Please answer from the passage on PPP project data: what is the key conclusion of the final paper from Chen, Daito and Gifford?

Segment Start: Provided passage

The need of project-level data to further the research and understanding of the PPP transport infrastructure delivery model is the key conclusion of the final paper from Chen, Daito and Gifford. Their meta-analysis of research reports was triggered by the need to demonstrate that the limited understanding of PPP performance can be attributed to the limited availability of project data. Their analysis found statistical associations between research themes and data types. This is restrictive for both research and its potential exploitation. The recommendation made stresses the need for balanced information, especially with respect to PPP performance. Benchmarking performance and identifying the most suitable structure will remain a formidable challenge, as long as performance data with respect to PPPs and traditional delivery are not made publically available. However, this has always been the challenge in the study of PPPs (cf. Hodge, Citation2010; Shaoul, Stafford, & Stapleton, Citation2006).

Segment End: Provided passage
Segment Start: Supplied records

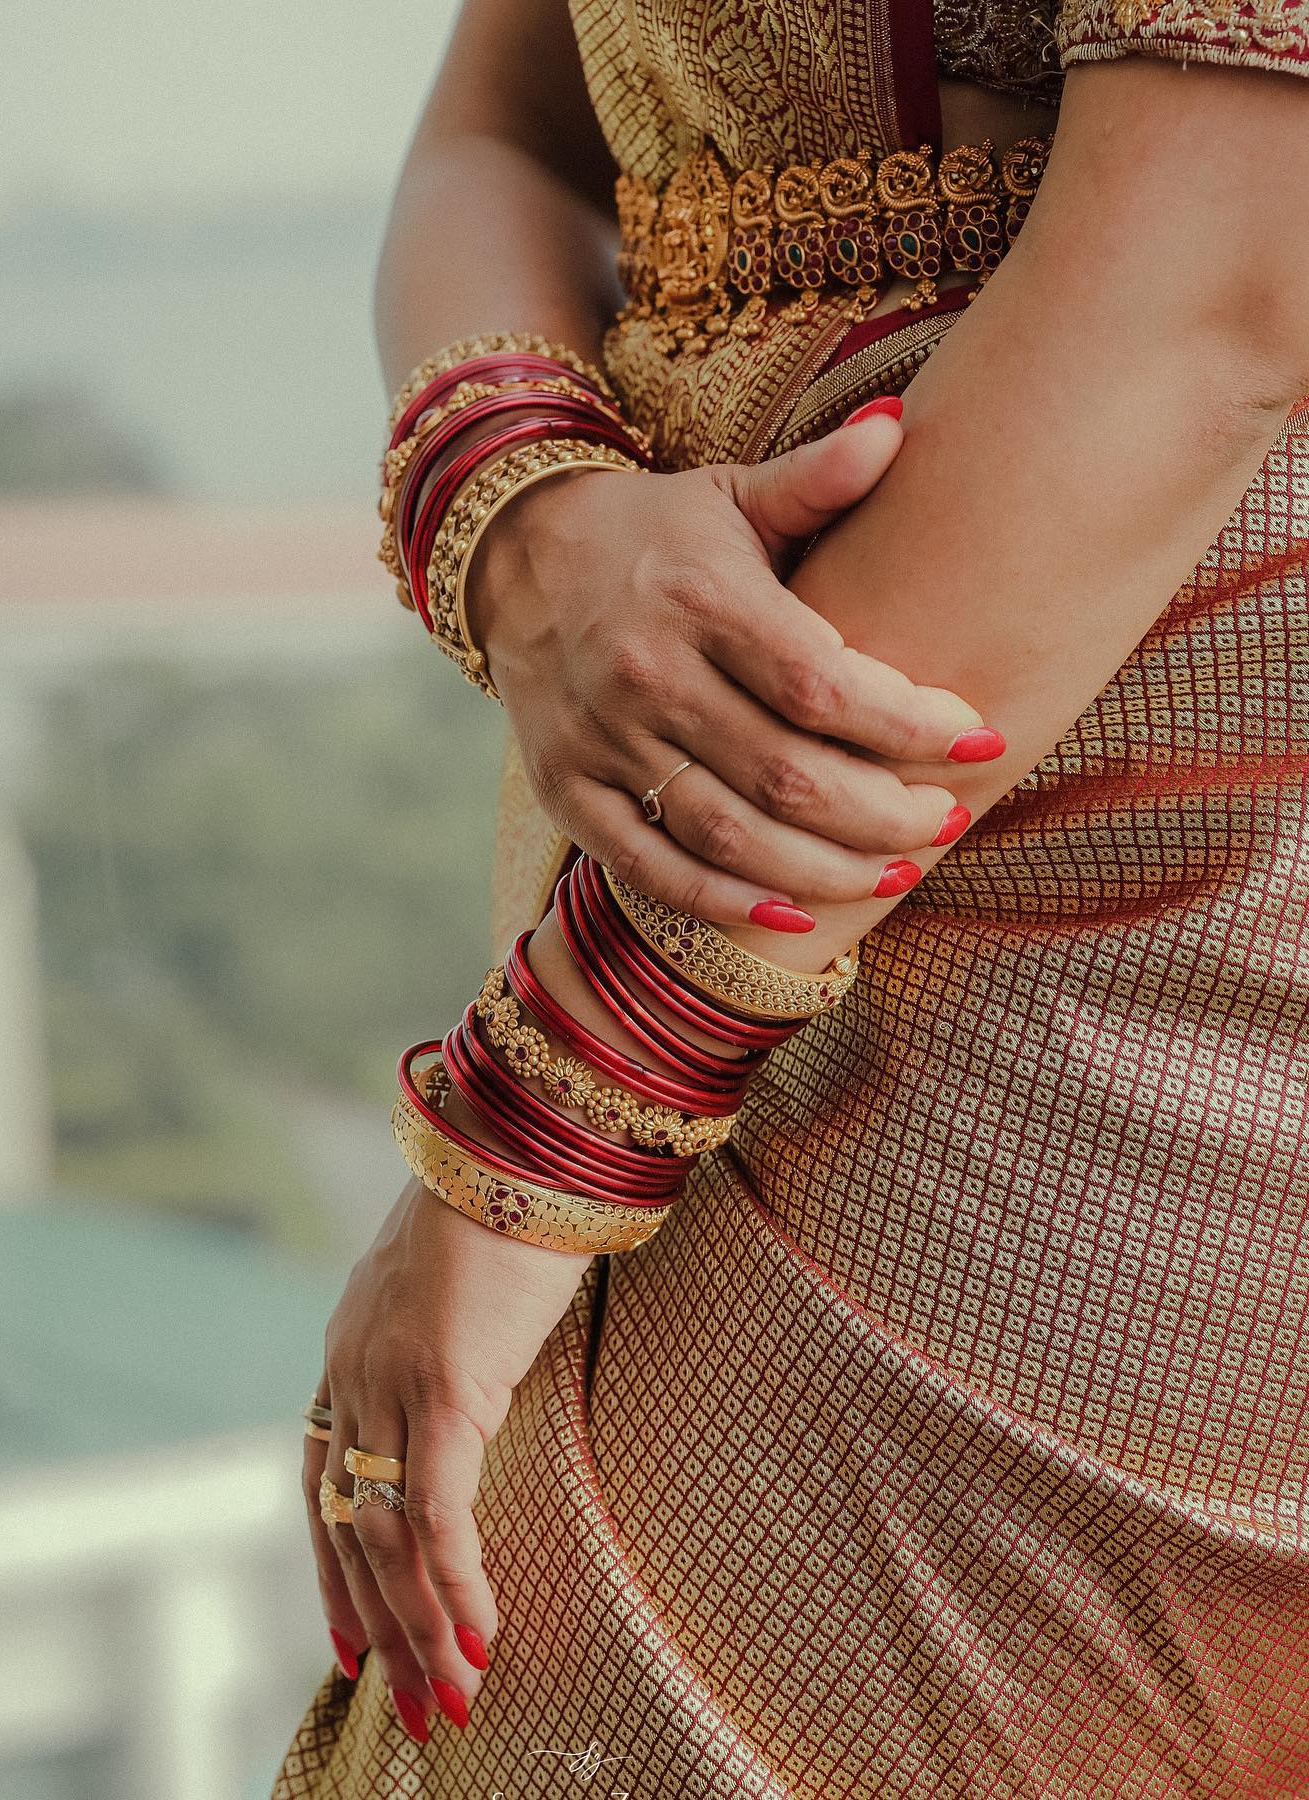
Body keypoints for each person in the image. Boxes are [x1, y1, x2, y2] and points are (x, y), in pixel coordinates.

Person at [274, 0, 1309, 1790]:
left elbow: (1217, 296)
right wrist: (519, 506)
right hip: (675, 865)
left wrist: (552, 1124)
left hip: (1152, 908)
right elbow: (506, 127)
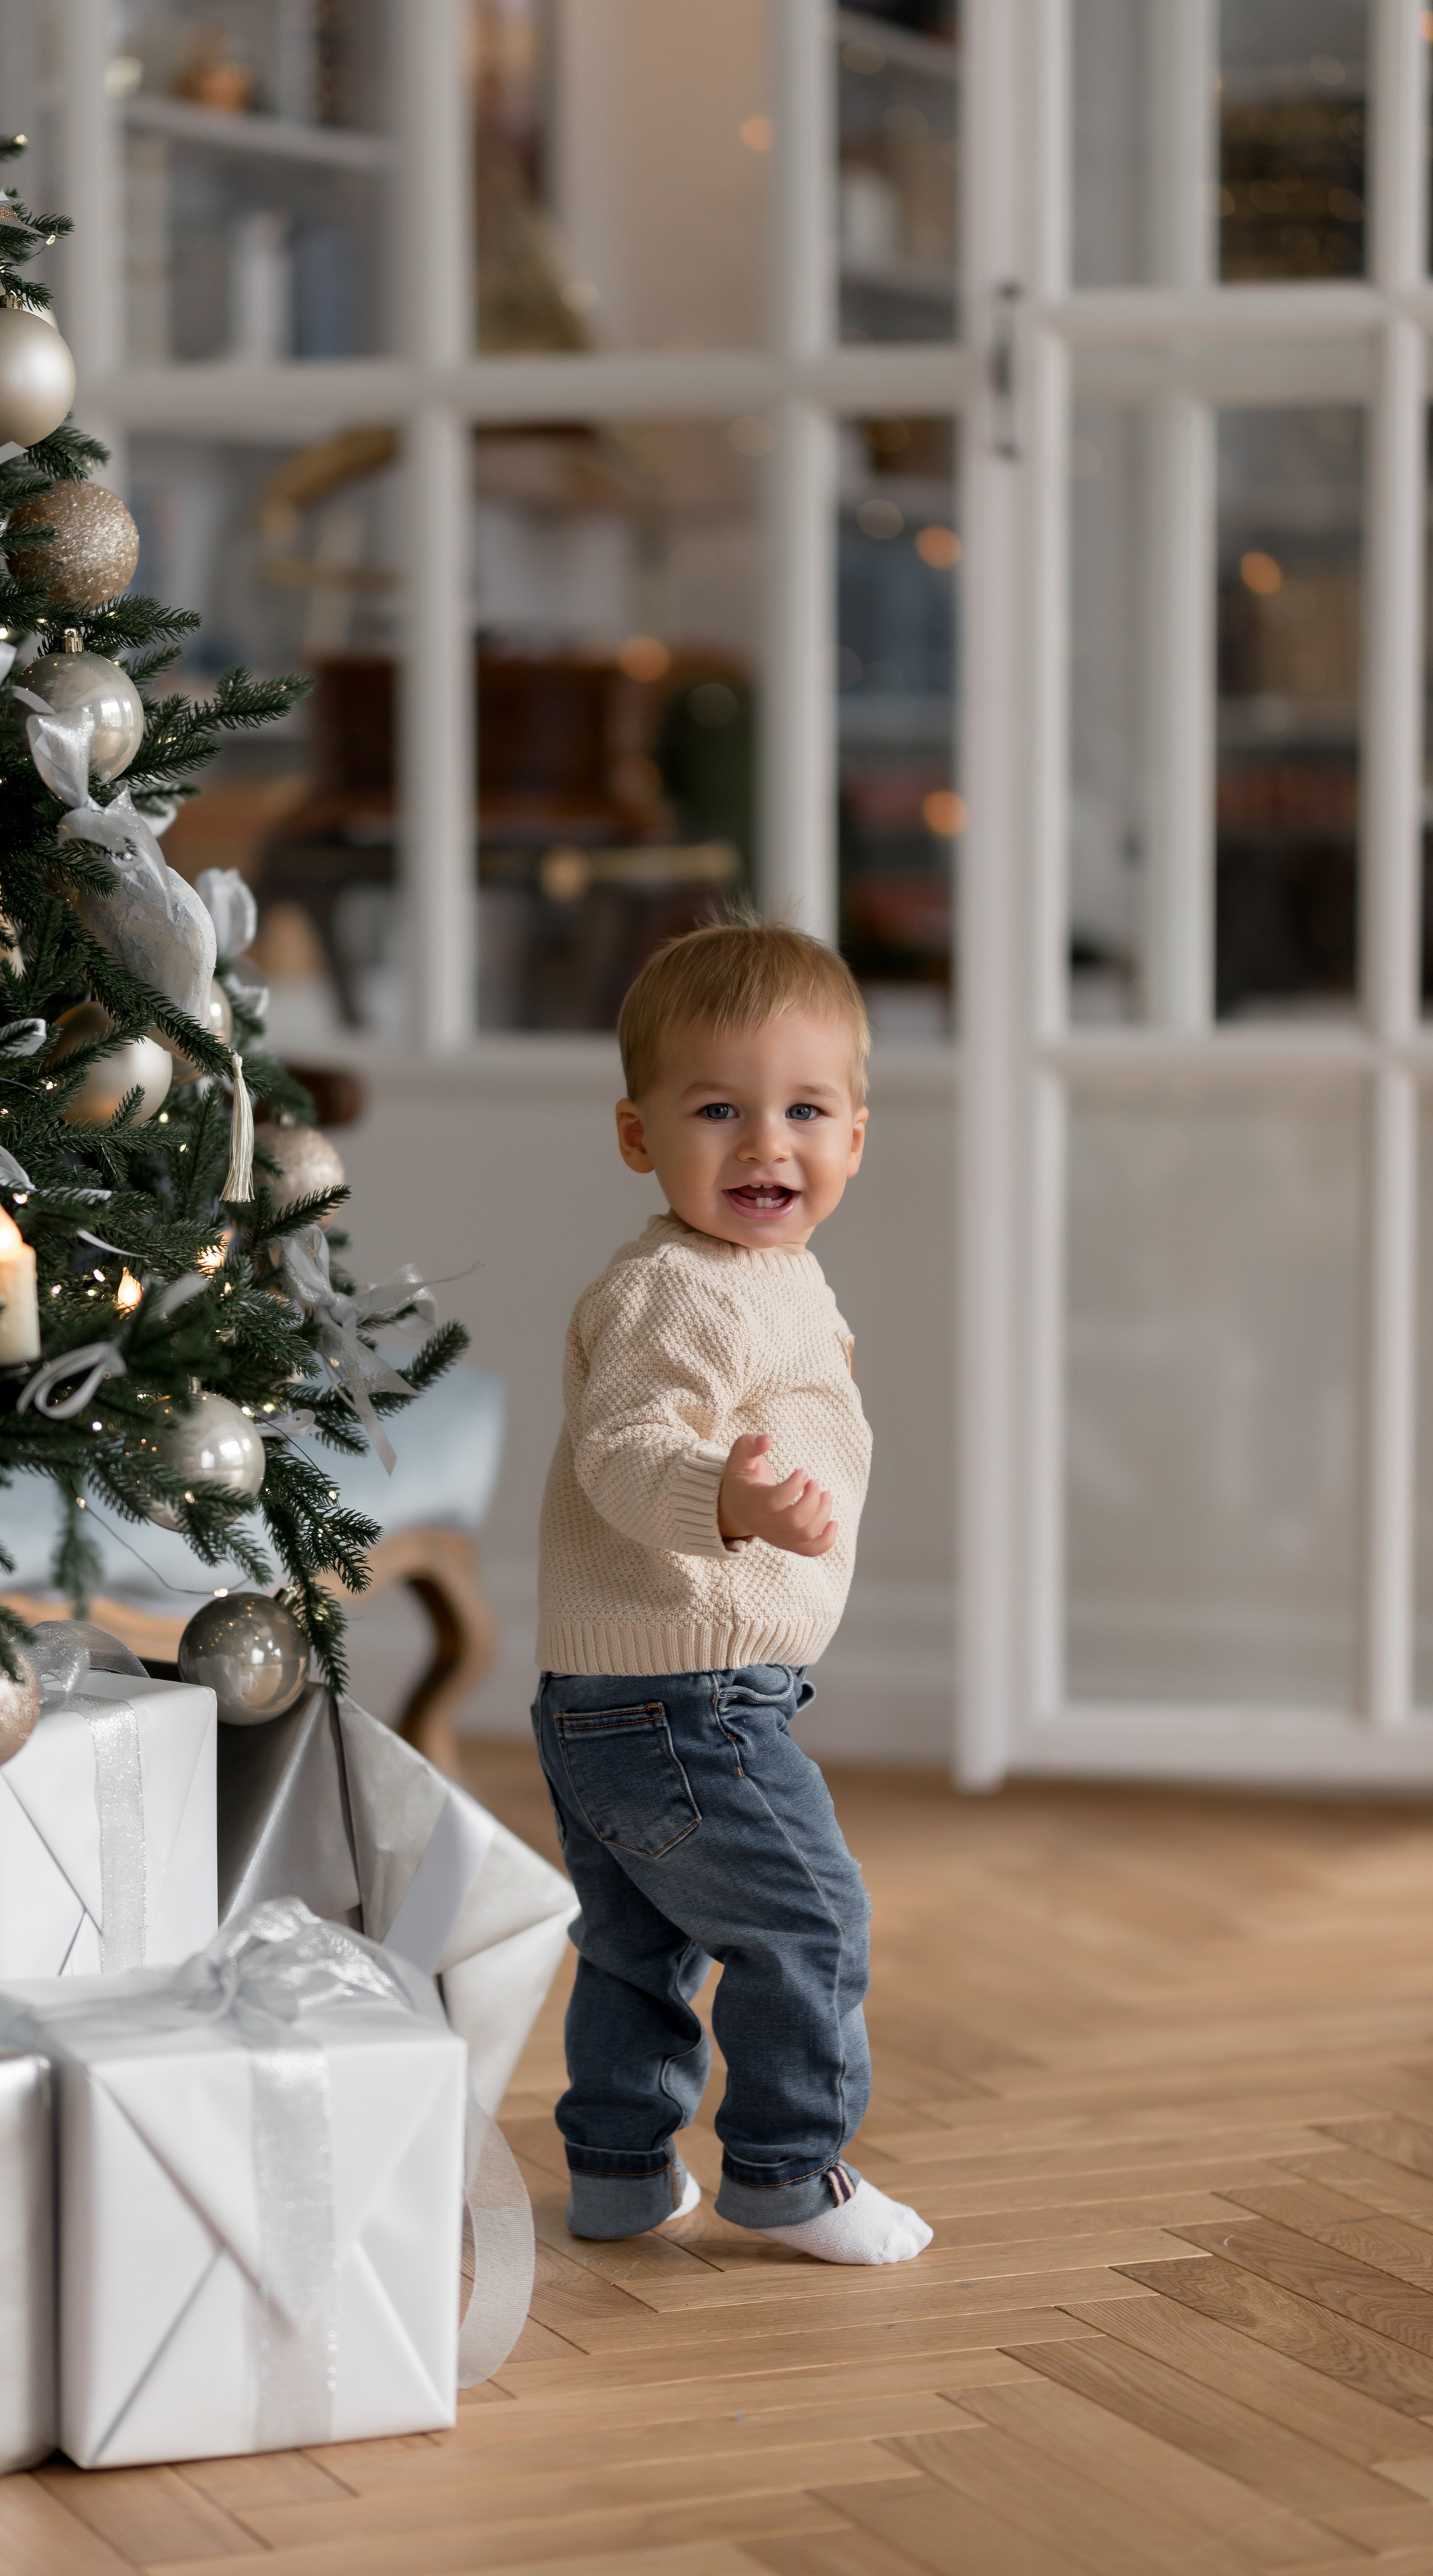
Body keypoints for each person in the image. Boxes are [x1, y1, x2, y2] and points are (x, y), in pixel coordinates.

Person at [532, 916, 932, 2264]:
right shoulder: (678, 1289)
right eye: (719, 1110)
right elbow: (624, 1448)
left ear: (855, 1140)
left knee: (640, 1946)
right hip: (685, 1697)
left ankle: (619, 2172)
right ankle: (785, 2171)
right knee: (810, 1920)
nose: (767, 1144)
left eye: (803, 1111)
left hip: (625, 1691)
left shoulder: (772, 1277)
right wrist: (729, 1496)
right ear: (638, 1135)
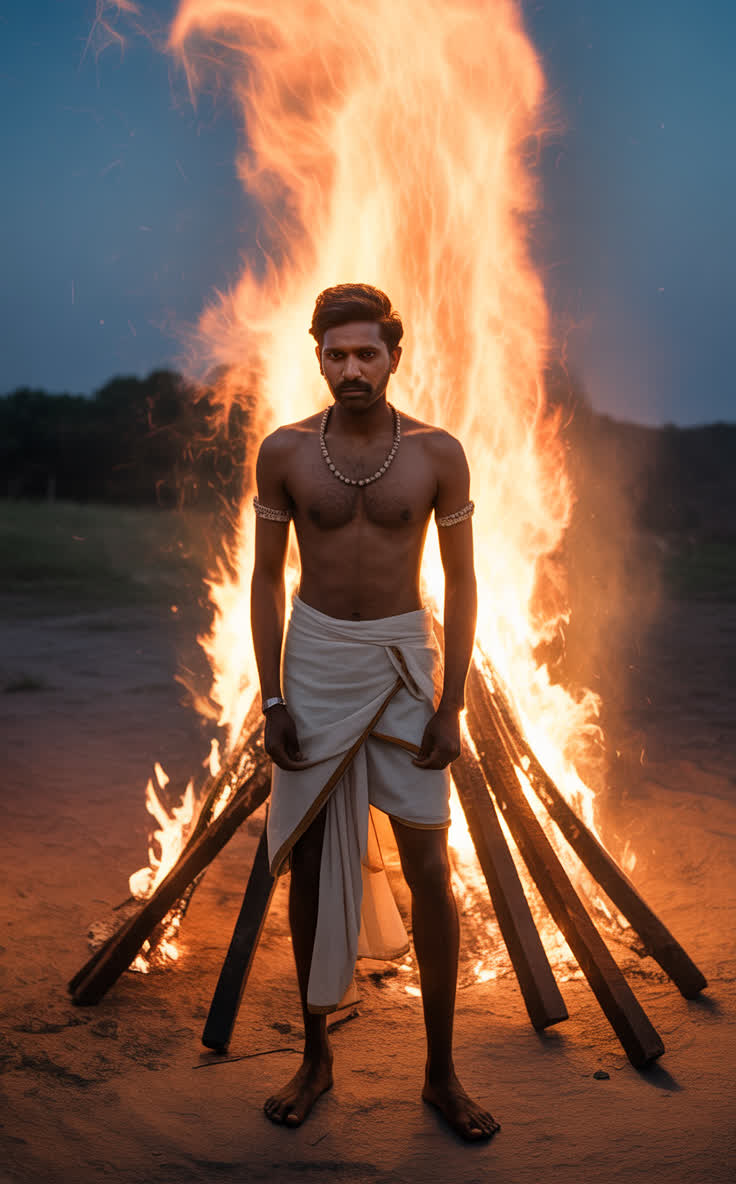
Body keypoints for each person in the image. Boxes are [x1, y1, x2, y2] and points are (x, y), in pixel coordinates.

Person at [250, 283, 499, 1141]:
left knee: (430, 869)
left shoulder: (439, 454)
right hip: (314, 663)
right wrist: (273, 696)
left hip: (403, 663)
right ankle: (316, 1056)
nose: (350, 368)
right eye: (335, 353)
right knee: (313, 861)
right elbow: (263, 579)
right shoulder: (283, 452)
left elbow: (462, 583)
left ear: (395, 355)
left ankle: (440, 1073)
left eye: (367, 353)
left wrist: (452, 701)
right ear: (316, 356)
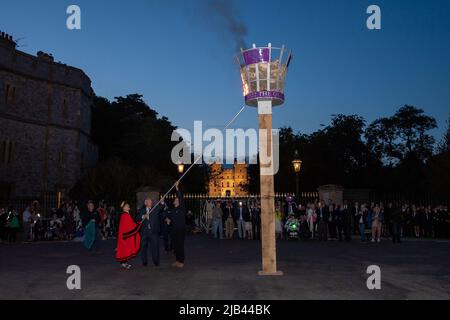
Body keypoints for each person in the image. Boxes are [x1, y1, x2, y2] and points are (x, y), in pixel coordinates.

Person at [137, 196, 163, 267]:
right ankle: (144, 262)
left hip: (153, 232)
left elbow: (161, 207)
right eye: (149, 201)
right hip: (144, 232)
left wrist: (162, 202)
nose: (150, 202)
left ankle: (156, 261)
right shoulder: (141, 210)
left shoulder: (155, 208)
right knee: (143, 247)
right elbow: (137, 218)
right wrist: (143, 216)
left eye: (151, 201)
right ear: (145, 203)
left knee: (155, 247)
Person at [116, 202, 142, 269]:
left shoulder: (125, 215)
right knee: (124, 249)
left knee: (124, 249)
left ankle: (124, 263)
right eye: (127, 206)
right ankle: (124, 263)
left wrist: (137, 224)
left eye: (129, 206)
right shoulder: (125, 215)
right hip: (124, 236)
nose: (129, 207)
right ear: (124, 208)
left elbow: (130, 224)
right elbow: (130, 226)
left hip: (124, 235)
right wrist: (138, 224)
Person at [167, 182, 186, 268]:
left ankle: (181, 261)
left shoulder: (181, 208)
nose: (176, 200)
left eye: (177, 200)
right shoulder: (172, 210)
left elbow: (181, 198)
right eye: (175, 199)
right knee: (175, 246)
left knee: (180, 245)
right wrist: (168, 220)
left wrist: (177, 188)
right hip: (174, 230)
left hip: (180, 229)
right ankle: (177, 260)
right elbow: (170, 219)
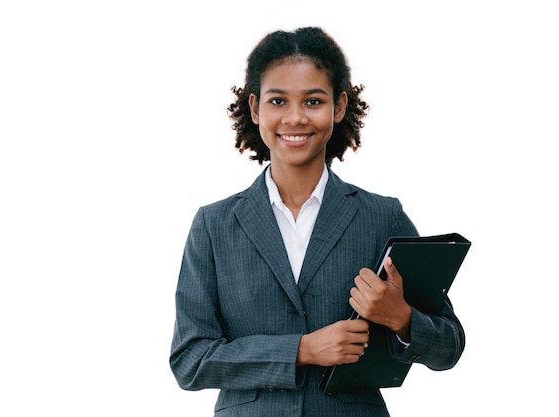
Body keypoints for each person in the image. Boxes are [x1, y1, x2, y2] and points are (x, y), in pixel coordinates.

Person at [170, 26, 465, 417]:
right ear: (256, 108)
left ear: (339, 107)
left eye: (313, 101)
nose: (295, 118)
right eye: (278, 101)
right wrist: (302, 351)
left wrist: (401, 318)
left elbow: (450, 347)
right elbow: (189, 360)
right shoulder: (214, 225)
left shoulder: (381, 217)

Segment End: Supplied records

# Written solution
Project-level data are needed to further the research and understanding of the PPP transport infrastructure delivery model.